Bewildering Stories welcomes...
Tom Crowley
Thomas J. Crowley has turned to fiction after retiring from his career as a professor of psychiatry. He has authored more than 180 scientific papers and book chapters.
“Death Diminishes” will disconcert many readers, for it is a very unusual kind of story. Its primary interest consists in showing how an addiction therapist thinks and functions. It also shows that therapists, like their patients, are human beings.

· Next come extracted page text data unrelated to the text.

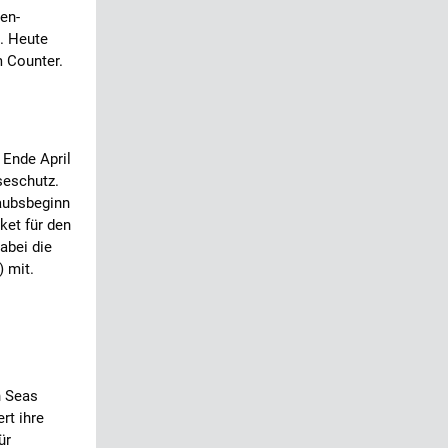
en-
. Heute
m Counter.
 Ende April
seschutz.
laubsbeginn
ket für den
abei die
) mit.
n Seas
rt ihre
ür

As a result, the story proceeds like a classical tragedy. The patient, Dr. Karnik, and the therapist, Dr. Everston, resemble each other by their family and marital histories, and both are lonely men. But Dr. Karnik has a tragic flaw: drug addiction. The reading audience — including Dr. Everston — are spectators who can only watch as a foreordained fate unfolds according to Karnik’s inexorable logic.
For example: Can Everston point out to Karnik that the life-insurance company will not settle Karnik’s wife’s claim when the company discovers — as it inevitably will — that Karnik was a drug addict? What does Everston know? Perhaps Karnik is making a cynical ploy, one that is so transparent that it needn’t be mentioned. In any event, Everston is functioning as an addiction therapist, not as a marriage counselor or insurance adjustor.
Ironically, perhaps, Dr. Everston acts somewhat like a Bewildering Stories review reader. How can Karnik’s story do better what it is supposed to do? And how can it be written otherwise unless Karnik is persuaded that life is worth living and that he must reinvent himself?
Tom Crowley’s bio sketch can be found here.
Welcome to Bewildering Stories, Tom. We hope to hear from you again soon and often!